I wanted it to feel like this place of somewhat peaceful recollection. In my research for looking for spaces, I can't remember how I stumbled upon it, but I saw an image of a Le Corbusier apartment unit, one of the earliest experiments. It indicates a time to me, a really specific time period. In recreating it digitally, I thought that it would again give it a slight atemporality because there are certain contemporary markings in the room: there's an iPhone on the desk, there are things that indicate now or recent time, but it's a kind of modernist interior.

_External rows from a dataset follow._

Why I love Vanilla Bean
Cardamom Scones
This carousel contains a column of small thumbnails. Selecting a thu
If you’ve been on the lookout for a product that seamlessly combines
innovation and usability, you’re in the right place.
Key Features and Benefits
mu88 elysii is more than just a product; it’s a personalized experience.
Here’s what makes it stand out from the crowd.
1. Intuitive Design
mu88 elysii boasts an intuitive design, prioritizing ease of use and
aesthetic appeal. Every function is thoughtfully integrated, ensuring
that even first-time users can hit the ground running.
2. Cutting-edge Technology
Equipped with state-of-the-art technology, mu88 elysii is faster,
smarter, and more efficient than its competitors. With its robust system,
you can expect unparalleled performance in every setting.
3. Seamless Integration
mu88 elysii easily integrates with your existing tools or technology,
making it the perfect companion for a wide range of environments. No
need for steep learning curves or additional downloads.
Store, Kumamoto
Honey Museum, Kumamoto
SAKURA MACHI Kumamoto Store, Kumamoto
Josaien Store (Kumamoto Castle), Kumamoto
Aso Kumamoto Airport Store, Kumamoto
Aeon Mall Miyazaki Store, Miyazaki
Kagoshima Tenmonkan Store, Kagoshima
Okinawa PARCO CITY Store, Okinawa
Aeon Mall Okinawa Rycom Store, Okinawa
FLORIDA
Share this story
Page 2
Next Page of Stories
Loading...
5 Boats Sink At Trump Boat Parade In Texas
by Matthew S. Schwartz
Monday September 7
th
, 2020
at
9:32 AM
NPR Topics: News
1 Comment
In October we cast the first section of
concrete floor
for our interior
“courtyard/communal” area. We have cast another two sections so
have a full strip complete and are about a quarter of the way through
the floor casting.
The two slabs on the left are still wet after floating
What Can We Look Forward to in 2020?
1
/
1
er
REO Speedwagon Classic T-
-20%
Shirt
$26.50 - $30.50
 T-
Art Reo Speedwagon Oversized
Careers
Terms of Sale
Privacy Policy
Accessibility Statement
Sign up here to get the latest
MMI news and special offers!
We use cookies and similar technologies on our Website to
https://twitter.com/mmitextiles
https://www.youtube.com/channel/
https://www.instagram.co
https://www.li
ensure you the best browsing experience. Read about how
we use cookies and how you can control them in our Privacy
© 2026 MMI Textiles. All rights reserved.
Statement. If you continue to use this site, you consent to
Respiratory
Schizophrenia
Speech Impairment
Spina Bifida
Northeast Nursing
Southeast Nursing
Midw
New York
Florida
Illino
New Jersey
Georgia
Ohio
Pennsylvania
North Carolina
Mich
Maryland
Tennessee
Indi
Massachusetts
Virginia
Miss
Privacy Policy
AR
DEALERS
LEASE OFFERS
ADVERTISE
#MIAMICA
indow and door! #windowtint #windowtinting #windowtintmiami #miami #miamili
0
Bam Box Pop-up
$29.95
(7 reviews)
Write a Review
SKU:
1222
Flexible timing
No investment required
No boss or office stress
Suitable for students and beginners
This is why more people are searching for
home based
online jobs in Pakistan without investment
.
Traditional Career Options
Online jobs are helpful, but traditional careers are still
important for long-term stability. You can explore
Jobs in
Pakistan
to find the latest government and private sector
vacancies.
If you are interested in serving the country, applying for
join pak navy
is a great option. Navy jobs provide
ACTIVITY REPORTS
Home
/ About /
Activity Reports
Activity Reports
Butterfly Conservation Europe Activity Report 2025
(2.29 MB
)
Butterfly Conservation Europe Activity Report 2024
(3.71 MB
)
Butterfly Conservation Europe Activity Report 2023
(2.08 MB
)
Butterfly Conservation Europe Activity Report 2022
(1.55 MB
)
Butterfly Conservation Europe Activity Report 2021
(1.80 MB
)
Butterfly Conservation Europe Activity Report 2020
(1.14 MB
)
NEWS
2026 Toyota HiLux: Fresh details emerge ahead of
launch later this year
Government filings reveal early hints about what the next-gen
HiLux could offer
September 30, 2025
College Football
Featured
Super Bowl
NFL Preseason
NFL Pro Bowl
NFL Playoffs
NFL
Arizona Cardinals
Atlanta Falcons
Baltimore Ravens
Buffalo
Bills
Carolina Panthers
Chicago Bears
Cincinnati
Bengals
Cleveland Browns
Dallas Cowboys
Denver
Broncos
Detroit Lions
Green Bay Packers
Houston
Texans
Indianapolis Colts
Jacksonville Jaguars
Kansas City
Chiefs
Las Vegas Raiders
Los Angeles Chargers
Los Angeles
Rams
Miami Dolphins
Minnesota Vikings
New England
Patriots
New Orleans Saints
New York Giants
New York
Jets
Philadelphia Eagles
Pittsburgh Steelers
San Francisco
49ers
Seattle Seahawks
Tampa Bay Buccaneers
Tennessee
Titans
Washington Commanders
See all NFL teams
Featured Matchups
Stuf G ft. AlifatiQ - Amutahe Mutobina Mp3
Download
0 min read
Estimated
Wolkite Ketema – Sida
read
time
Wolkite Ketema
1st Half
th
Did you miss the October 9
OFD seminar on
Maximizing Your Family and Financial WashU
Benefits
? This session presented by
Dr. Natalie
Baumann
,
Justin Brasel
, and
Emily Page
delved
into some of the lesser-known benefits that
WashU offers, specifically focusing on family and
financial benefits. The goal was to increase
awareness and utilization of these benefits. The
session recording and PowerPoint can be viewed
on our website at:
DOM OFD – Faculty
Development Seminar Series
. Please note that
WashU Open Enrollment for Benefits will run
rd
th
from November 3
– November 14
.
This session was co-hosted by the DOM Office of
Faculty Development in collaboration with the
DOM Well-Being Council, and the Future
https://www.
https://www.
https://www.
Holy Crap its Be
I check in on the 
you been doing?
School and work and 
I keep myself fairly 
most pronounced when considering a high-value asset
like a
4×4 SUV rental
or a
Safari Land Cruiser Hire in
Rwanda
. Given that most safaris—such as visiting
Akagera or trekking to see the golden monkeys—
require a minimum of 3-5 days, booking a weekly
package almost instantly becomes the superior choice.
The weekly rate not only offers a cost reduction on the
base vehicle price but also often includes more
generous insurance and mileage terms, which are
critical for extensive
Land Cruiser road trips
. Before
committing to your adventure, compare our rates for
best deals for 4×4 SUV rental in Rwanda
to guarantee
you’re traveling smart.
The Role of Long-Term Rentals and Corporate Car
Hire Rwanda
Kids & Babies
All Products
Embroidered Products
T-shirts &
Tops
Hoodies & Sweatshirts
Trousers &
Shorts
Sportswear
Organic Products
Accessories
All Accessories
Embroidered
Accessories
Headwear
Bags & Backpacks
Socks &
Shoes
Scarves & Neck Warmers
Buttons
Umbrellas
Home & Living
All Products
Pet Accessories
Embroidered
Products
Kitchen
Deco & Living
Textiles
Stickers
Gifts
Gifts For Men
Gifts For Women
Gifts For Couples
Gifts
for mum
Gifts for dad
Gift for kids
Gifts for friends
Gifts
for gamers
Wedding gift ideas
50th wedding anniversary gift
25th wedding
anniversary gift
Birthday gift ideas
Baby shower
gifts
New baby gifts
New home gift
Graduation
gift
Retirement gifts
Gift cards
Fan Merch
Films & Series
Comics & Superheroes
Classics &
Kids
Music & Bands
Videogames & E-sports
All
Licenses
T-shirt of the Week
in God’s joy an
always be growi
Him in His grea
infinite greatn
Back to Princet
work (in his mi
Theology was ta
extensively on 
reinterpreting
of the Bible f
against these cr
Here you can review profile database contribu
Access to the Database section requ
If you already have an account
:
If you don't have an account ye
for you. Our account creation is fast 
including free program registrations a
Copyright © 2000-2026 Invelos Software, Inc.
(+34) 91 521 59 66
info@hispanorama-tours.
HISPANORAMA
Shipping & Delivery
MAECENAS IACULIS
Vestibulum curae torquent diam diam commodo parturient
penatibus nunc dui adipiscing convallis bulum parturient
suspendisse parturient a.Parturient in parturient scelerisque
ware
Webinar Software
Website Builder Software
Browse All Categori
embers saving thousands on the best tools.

I think the reason why I was primarily interested in animation in this way, and delving so deeply into it, was because of that freedom that I felt in the digital space of these programs. You don't have material constraints, you just basically have your imagination and your commitment to realizing that side of your imagination. 

I also really like that everything in a digital space or an animation space is intentional, so having this messy desk, this therapist desk, is actually the byproduct of so many decisions. So many obsessive "oh this paper should be turned a little bit to the left more,” or “that's not enough pills on the desk,” or “I wish the condensation on the whiskey glass looked a little bit more wet." There's a point where it does feel like you're composing elements of a painting. I felt that the story was basically asking for a much more imaginative approach to images for me. I thought the story was asking of me to delve deeper into making these images from a somewhat more visceral place. Animation was the way to achieve that for me.